Step-by-step explanation:
The term used to prove triangle congruence depends on the information given about the triangles. In the provided context, it suggests that the triangles HKD and KFD are congruent. Given that all angles in the shaded triangles are the same, especially the angle of 0.5 degrees at K, and assuming by context we know the sides around these angles are equal, we could use the Angle-Side-Angle (ASA) congruence criterion, which states that if two angles and the included side of one triangle are equal to two angles and the included side of another triangle, then the triangles are congruent.

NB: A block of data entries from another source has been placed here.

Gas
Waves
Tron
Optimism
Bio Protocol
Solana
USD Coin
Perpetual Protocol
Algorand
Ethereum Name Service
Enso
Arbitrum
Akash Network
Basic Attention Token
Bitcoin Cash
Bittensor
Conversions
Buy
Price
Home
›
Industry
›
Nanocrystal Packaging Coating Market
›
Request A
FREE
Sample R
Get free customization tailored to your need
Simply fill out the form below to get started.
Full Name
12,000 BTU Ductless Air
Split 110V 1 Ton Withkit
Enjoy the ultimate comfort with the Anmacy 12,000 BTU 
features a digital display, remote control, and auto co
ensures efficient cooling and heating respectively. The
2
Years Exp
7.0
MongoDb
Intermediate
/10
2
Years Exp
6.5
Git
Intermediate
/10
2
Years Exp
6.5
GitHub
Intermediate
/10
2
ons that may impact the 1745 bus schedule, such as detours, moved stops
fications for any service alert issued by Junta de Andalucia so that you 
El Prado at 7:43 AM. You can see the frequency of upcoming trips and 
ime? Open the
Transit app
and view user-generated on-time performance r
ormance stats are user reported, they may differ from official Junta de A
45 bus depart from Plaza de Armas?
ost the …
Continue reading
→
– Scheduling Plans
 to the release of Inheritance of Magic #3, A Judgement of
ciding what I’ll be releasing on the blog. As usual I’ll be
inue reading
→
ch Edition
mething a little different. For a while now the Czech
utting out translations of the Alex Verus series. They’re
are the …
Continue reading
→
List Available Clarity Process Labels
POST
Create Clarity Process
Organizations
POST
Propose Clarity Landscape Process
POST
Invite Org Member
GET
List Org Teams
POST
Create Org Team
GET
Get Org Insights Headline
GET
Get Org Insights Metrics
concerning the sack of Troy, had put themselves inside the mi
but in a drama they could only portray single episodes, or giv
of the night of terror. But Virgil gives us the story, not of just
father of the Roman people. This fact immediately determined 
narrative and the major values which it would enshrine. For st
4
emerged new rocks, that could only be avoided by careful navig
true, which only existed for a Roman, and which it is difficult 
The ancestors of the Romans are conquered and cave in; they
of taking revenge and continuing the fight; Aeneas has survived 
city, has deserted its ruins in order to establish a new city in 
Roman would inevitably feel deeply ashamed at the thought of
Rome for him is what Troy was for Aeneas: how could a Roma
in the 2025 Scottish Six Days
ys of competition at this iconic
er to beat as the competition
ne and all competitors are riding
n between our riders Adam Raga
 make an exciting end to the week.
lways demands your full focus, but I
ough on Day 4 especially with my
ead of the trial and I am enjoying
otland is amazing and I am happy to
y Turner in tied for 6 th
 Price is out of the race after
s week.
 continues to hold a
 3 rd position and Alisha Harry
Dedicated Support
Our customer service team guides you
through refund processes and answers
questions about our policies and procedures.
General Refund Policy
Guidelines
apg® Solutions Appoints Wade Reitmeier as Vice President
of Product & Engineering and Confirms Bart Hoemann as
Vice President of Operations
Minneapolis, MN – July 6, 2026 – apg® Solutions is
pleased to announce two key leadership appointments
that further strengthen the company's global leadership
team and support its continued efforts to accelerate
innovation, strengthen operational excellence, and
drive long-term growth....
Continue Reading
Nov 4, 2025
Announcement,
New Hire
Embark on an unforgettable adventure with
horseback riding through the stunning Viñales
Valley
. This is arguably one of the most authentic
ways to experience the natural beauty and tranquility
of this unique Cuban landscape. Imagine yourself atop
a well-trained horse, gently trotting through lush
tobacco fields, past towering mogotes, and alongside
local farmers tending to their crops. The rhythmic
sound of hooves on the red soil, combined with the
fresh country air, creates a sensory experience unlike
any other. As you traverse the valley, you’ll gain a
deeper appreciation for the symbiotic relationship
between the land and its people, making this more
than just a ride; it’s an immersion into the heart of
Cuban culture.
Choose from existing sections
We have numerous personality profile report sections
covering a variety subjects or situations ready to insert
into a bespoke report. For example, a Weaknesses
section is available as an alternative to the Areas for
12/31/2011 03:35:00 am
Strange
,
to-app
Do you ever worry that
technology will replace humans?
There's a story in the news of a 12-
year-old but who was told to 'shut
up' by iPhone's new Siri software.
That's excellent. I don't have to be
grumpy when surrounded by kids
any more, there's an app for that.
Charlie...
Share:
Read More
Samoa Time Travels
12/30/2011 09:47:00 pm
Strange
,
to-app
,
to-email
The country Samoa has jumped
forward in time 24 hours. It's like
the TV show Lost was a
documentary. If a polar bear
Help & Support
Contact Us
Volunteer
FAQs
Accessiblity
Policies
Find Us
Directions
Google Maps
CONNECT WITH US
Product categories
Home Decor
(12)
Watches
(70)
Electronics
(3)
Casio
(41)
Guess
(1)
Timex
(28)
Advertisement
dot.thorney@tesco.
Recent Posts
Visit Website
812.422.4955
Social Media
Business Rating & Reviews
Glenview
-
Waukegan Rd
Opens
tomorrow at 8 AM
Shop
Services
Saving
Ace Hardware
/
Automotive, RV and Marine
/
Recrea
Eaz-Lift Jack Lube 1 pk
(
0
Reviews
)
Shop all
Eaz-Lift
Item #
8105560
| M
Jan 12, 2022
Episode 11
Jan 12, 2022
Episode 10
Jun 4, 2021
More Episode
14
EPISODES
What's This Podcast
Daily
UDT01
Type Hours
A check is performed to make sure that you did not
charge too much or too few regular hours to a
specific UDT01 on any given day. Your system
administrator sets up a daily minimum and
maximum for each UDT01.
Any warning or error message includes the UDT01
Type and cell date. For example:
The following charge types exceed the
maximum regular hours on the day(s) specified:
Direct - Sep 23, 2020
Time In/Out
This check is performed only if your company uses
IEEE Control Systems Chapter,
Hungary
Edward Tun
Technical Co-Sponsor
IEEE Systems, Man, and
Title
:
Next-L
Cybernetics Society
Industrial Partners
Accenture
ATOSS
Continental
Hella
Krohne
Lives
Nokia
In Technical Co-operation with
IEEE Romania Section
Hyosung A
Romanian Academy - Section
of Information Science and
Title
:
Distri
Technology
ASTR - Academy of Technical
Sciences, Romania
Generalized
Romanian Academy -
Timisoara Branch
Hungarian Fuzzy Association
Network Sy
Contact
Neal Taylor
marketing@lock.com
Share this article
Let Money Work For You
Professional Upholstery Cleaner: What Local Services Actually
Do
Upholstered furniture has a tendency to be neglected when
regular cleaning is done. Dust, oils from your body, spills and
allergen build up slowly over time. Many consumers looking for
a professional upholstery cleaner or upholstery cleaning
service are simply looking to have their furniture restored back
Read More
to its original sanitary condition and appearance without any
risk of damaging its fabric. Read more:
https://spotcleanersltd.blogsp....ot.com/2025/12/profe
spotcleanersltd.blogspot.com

The information also suggests that triangles GFC and AHD are congruent to the shaded triangles, probably based on the same reason. To verify congruence in this case, one would need explicit information on two angles and the included side being equal, or some other congruence criteria being met, such as Side-Angle-Side (SAS), Side-Side-Side (SSS), or Hypotenuse-Leg (HL) for right triangles, among others.
It's also mentioned that applying simple proportions to the geometry mentioned leads to AC being 3R and AB being 3x. Such an approach is crucial in geometric proofs, where the properties and relationships of geometrical figures are used to prove congruence or similarity.
In addition, from an isolated mention is that using the Pythagorean theorem, a fundamental principle in geometry, one could calculate the sides of a right triangle given the other lengths and the right angle. This theorem states that in a right triangle, the square of the hypotenuse (the side opposite the right angle) is equal to the sum of the squares of the other two sides (a² + b² = c²).